Etika Jurnalistik Kunci Resiliensi Media di Era Kecerdasan Buatan
Ruang Redaksi

Etika Jurnalistik Kunci Resiliensi Media di Era Kecerdasan Buatan

Ruang Press - Perkembangan kecerdasan buatan (AI) mendorong transformasi signifikan dalam industri media, di mana penguatan etika jurnalistik dan budaya verifikasi menjadi fondasi untuk menjaga kredibilitas media di tengah perubahan teknologi.

Awal Kejadian

Praktisi media Anggi Oktarinda menyatakan bahwa industri media terus mencari cara ideal dalam memanfaatkan AI tanpa mengurangi peran jurnalis dalam menjaga kualitas informasi. Saat ini, AI telah digunakan di hampir seluruh rantai produksi jurnalistik, namun penggunaannya harus sejalan dengan prinsip-prinsip jurnalistik.

Perkembangan

Anggi menekankan bahwa jurnalisme mengandung nilai, norma, dan etika, yang harus dipahami di tengah sistem otomatis yang tidak memiliki pertimbangan moral. Ia juga mengapresiasi langkah Dewan Pers yang akan menerbitkan Pedoman Penggunaan Kecerdasan Buatan dalam Karya Jurnalistik pada Januari 2025, yang dianggap penting bagi industri media.

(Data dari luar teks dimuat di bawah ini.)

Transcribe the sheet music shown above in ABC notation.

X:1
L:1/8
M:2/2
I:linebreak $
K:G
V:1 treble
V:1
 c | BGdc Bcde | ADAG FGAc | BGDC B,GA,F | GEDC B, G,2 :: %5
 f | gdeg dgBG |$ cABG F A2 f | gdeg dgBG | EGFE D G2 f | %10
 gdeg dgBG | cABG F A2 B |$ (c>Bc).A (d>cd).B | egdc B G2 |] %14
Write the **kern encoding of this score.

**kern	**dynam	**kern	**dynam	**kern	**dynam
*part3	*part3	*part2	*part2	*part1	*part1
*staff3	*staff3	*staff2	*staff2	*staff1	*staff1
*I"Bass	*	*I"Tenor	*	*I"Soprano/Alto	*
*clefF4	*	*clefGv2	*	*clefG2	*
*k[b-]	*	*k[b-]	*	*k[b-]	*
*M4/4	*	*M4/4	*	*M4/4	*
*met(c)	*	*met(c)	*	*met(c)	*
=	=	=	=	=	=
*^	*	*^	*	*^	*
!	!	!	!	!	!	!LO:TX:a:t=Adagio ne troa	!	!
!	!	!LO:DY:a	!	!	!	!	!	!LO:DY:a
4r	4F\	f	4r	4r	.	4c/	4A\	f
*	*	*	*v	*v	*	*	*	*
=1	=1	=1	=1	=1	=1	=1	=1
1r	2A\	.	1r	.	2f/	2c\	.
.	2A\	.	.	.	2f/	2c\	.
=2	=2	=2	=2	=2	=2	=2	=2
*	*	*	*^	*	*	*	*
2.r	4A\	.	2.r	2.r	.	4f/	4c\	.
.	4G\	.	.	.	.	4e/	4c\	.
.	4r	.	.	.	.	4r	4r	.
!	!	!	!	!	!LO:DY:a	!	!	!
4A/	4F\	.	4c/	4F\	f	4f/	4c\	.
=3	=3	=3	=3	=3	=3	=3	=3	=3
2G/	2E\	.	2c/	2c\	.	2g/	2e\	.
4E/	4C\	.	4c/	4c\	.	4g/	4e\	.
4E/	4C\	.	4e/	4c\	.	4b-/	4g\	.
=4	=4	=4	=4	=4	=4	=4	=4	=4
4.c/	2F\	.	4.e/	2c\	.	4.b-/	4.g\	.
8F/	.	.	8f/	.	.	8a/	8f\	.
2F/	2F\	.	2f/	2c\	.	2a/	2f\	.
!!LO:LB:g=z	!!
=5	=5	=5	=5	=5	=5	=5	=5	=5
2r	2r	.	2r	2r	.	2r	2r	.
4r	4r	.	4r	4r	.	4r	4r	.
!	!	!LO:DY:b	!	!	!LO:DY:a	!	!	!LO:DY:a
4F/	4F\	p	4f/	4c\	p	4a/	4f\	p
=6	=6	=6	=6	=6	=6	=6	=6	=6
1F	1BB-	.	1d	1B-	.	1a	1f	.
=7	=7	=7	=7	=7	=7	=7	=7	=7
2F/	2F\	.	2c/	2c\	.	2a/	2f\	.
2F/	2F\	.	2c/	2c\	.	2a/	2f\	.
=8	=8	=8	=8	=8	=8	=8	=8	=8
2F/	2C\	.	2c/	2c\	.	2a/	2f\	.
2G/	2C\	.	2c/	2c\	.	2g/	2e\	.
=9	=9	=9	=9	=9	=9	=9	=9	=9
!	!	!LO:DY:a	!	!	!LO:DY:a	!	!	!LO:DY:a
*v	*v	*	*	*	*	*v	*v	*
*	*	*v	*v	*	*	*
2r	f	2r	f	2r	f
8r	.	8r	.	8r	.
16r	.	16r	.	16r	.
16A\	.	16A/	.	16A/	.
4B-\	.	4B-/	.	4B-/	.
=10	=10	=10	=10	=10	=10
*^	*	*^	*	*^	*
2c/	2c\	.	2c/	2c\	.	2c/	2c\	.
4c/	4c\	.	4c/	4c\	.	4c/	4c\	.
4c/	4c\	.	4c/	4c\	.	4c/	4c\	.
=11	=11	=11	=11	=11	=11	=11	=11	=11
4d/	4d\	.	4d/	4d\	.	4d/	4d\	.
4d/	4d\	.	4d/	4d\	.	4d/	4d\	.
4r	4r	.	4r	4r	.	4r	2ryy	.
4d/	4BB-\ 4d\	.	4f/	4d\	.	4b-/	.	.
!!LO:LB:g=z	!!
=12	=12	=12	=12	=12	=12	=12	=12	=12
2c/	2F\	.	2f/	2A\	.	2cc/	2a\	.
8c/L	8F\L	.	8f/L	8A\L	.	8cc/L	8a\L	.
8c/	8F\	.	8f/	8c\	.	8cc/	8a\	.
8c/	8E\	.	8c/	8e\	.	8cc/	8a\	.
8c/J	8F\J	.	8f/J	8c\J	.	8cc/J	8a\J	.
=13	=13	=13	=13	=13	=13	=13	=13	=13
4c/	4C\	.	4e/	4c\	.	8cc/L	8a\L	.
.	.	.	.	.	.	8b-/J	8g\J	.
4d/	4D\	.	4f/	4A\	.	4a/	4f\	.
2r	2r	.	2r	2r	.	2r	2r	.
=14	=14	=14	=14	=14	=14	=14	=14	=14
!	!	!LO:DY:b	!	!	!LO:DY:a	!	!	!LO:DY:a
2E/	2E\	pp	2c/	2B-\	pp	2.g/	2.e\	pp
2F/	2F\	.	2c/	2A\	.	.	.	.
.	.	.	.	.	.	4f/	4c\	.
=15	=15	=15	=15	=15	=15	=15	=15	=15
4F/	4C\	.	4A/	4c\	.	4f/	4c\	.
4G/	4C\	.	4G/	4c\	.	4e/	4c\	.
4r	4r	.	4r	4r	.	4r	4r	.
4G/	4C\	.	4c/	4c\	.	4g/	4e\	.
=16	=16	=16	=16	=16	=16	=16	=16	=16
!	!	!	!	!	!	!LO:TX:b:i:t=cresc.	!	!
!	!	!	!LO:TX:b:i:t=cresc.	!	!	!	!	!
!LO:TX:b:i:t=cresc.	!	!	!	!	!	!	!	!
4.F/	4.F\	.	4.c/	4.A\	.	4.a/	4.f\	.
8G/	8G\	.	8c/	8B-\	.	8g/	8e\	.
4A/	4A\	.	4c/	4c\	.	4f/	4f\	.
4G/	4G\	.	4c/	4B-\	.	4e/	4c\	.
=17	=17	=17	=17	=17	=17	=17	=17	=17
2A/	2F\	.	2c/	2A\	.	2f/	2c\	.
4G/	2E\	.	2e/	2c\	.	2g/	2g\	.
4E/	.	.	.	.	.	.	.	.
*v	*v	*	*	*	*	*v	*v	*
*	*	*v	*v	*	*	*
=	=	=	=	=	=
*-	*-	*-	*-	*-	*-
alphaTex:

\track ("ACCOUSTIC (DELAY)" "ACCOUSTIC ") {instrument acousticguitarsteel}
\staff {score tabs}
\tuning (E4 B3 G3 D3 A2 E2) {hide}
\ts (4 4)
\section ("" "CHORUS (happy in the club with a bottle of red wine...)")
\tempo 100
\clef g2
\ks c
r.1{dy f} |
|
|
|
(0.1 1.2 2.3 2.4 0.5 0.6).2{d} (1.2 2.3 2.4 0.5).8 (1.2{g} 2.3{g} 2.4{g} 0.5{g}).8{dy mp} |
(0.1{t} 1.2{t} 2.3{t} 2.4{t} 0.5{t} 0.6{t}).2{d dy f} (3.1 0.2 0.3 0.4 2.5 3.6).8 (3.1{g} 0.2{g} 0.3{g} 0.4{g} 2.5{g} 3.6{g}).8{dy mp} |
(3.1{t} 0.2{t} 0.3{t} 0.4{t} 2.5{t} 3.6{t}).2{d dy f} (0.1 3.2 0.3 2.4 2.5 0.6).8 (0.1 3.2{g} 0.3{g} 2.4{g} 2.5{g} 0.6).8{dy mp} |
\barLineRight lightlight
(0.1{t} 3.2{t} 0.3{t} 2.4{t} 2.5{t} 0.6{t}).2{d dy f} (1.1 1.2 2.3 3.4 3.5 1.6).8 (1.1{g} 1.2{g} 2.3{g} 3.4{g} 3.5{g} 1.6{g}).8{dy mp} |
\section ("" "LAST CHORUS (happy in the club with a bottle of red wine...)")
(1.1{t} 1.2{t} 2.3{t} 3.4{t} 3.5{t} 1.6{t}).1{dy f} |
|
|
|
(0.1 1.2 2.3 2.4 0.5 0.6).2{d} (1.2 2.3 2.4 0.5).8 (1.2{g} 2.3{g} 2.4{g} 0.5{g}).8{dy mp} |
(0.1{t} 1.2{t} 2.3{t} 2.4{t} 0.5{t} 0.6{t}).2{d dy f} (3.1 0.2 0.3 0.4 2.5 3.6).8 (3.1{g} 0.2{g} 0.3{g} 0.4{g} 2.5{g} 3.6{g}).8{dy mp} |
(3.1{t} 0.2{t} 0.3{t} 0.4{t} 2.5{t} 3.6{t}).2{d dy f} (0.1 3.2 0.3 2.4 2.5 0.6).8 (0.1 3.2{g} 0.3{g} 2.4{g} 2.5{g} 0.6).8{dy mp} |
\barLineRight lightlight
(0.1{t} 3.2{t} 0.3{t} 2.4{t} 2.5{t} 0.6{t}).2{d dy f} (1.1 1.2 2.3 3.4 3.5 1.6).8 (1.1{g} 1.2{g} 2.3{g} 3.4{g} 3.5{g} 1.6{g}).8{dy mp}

Direktur Media Seputar Papua, Misbah Latuapo, menambahkan bahwa di era digital, budaya verifikasi menjadi semakin penting untuk menghindari penyebaran informasi keliru. Ia menegaskan bahwa meskipun AI dapat mempercepat akses informasi, hasil yang dihasilkan tetap memerlukan pengecekan melalui sumber yang kredibel dan tidak boleh membuat pengguna malas melakukan verifikasi fakta.

Respons

Misbah juga membedakan antara jurnalis profesional dan jurnalis warga, menekankan bahwa proses verifikasi dan kepatuhan terhadap kode etik jurnalistik merupakan keunggulan jurnalis profesional. Sementara itu, Azis Subekti, Anggota Komisi II DPR RI, menilai penguatan literasi digital dan etika informasi penting dalam membangun kedaulatan digital Indonesia di era AI. Ia mengungkapkan bahwa Indonesia harus mampu mengatur diri di tengah keterbukaan informasi global.

Kondisi Terakhir

Berbagai pandangan tersebut menunjukkan bahwa perkembangan AI tidak harus dianggap sebagai ancaman bagi industri media. Dengan mengedepankan etika jurnalistik, budaya verifikasi, dan peningkatan literasi digital, transformasi teknologi dapat memperkuat resiliensi media dan menjaga kepercayaan publik terhadap produk jurnalistik.